I recently stumbled across the BRW list of the richest 200 people in Australia for 2014. What lucky people I thought, at least in terms of their financial security.

Even the person who is number 200 out of 200 on that list has the wealth that would take someone on average earnings about 4,000 years in after tax income to accumulate, and that is only if they did not spend any money over that time.

So even being number 200 on this list is a hugely fortunate position, and shows how numbers 199, 198 and those above are extraordinarily rich.

As I was pondering the wealth of these rich people, I was also thinking about the Commonwealth budget and looking at the difficulty the Abbott government is having with its struggle to contain the budget deficit as it spends money that it simply does not have.

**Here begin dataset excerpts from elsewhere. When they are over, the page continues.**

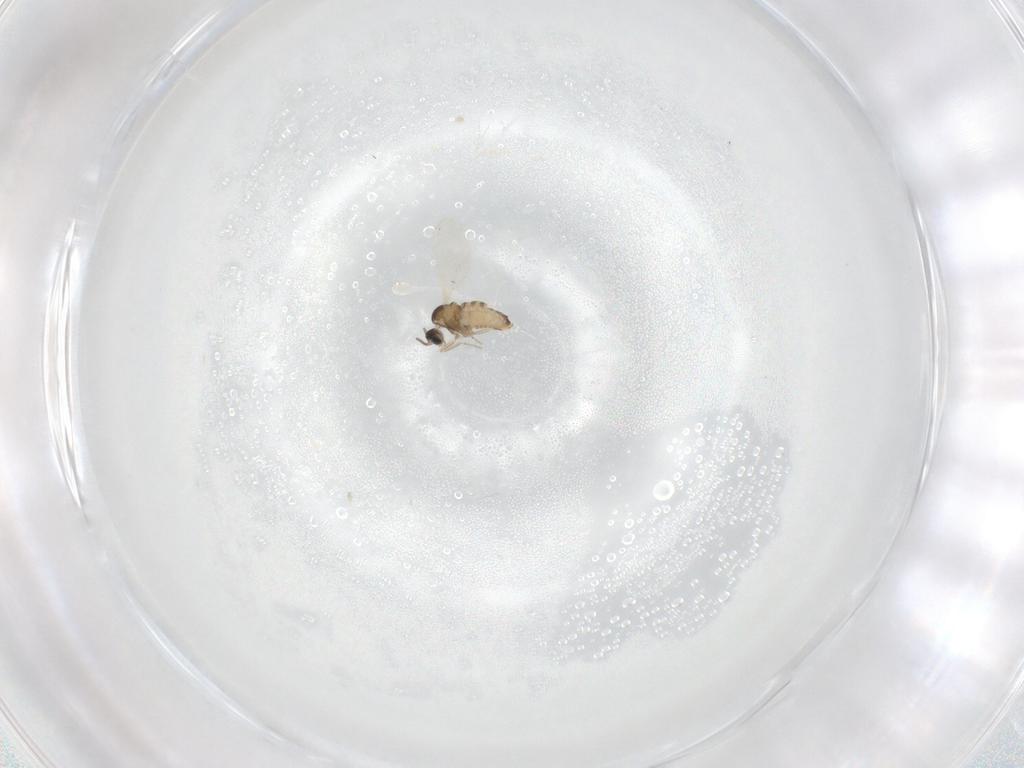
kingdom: Animalia
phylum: Arthropoda
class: Insecta
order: Diptera
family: Cecidomyiidae
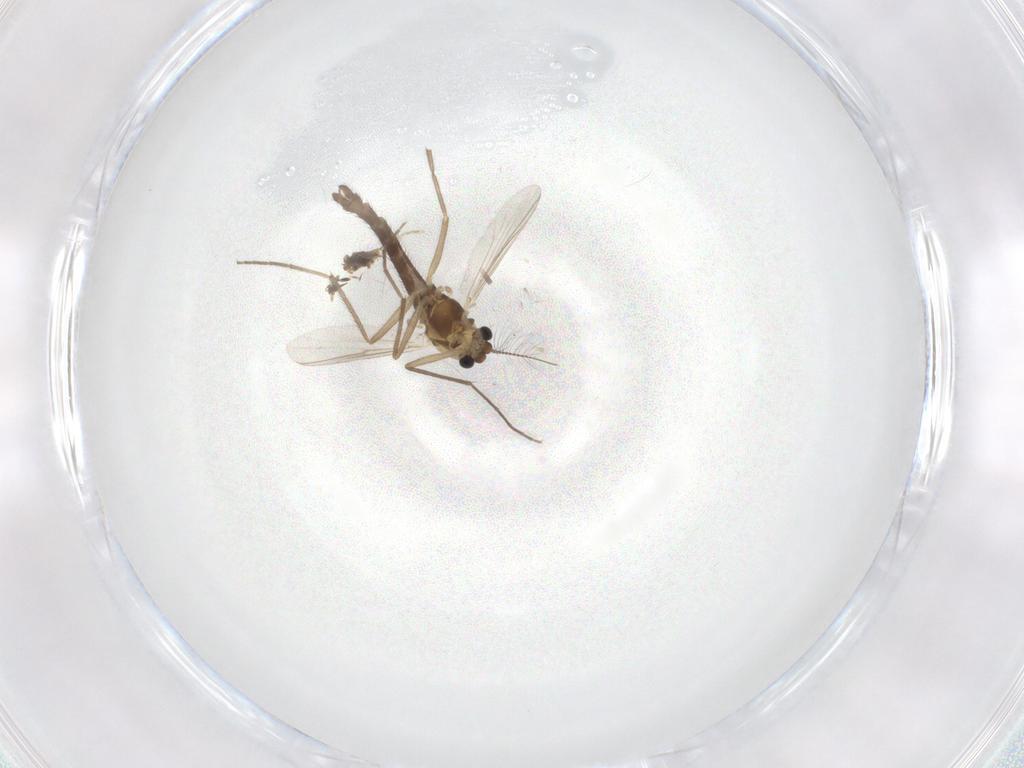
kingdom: Animalia
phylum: Arthropoda
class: Insecta
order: Diptera
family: Chironomidae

Now this is in no way, I repeat no way, a serious suggestion, but what if the government decided to impose a wealth tax on, say, the top 200 wealthiest people in Australia?

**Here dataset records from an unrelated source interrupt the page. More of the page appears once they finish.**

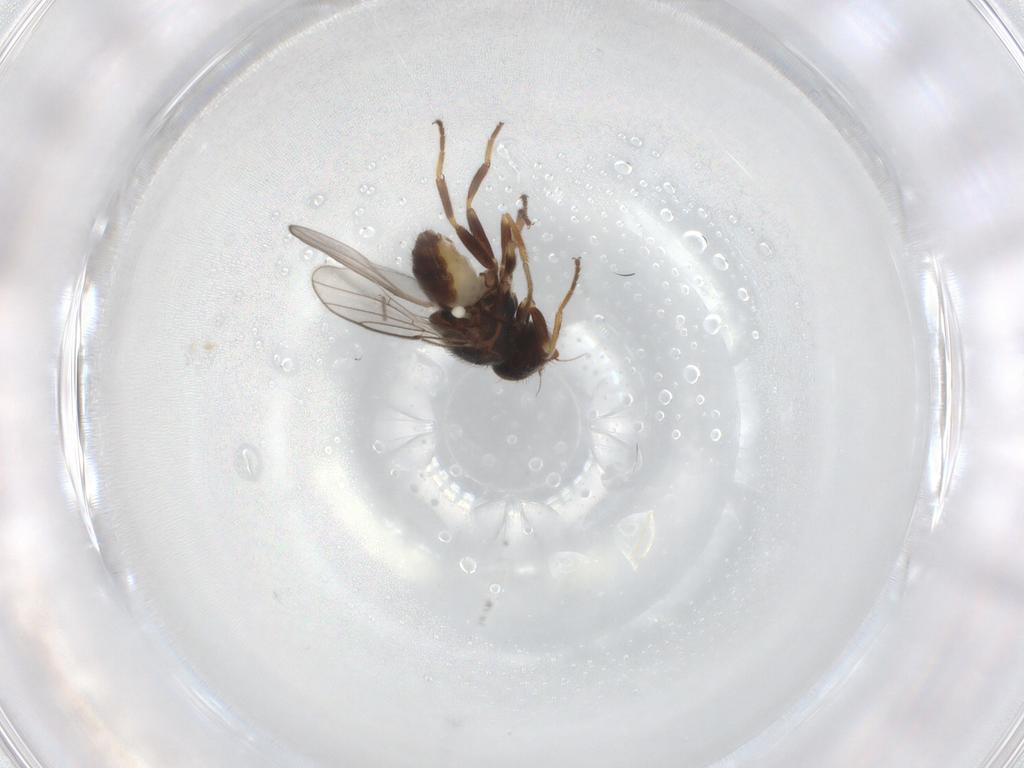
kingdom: Animalia
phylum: Arthropoda
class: Insecta
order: Diptera
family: Chloropidae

Based on the BRW numbers and assuming a 10 per cent flat tax on the wealth of the top 200, government revenue would be boosted by about $18.5 billion. Do it for two years and the revenue is around $37 billion, all of which could be used to address the budget deficit and directly reduce government debt.

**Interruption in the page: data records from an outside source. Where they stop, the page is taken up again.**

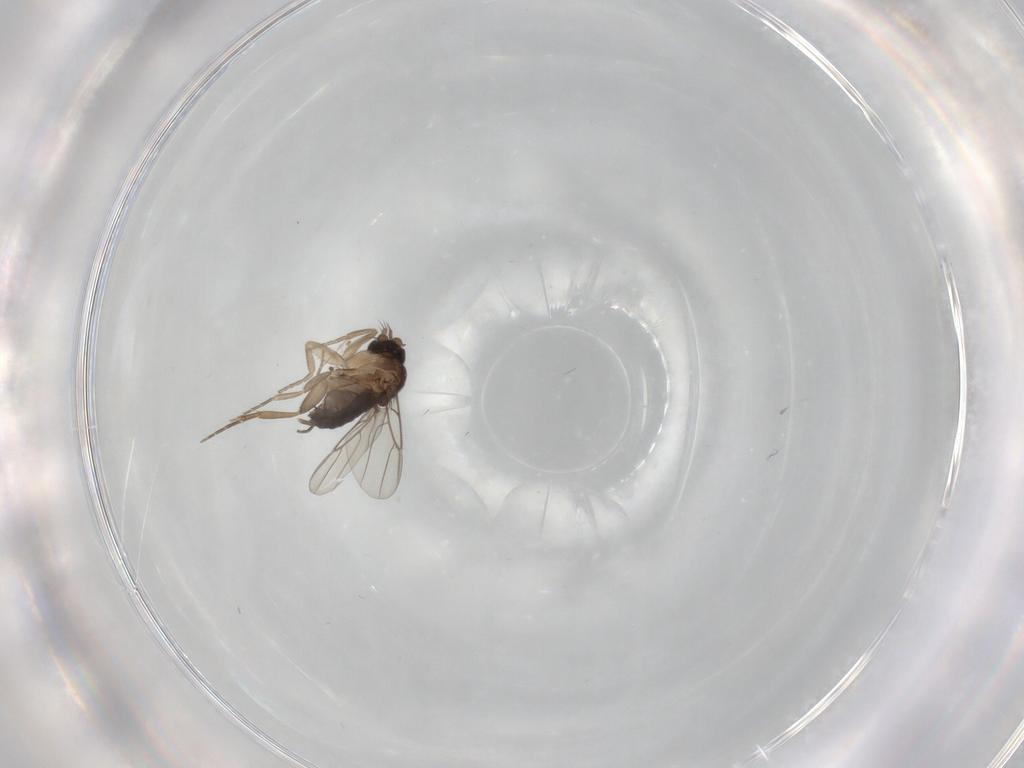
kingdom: Animalia
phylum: Arthropoda
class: Insecta
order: Diptera
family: Phoridae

If the government did this over two years, the on-going interest saving on public debt would, assuming a long run average bond yield of 3 per cent, would be over $1 billion a year, every year in perpetuity.

The bottom line is $37 billion to the budget over two years and an on going saving of over $1billion a year, every year, from a simple policy initiative.

Now I can hear you all saying, “how unfair and dastardly it would be to take 20 per cent of the wealth of the richest Australians. After all, they have worked hard, innovated, taken risks and inherited all this money and to take it away would be downright un-Australian”.

That is true, and is why it is not even a vaguely serious suggestion, just something one thinks about while Antiques Road show is on.

For even the least wealthy person on the BRW 200 rich list, after this tax blast, they would be left with around $200 million, while Gina Rinehart would still have around $16 billion of personal wealth or the amount it would take someone on average earnings about 250,000 years to accumulate without spending any of that money.

Its effects on economic growth and consumer demand would be next to nothing. Having $200 million in your back pocket instead of $250 million is not a consumption distorting change unlike taking $20 from someone who spends all the money they earn.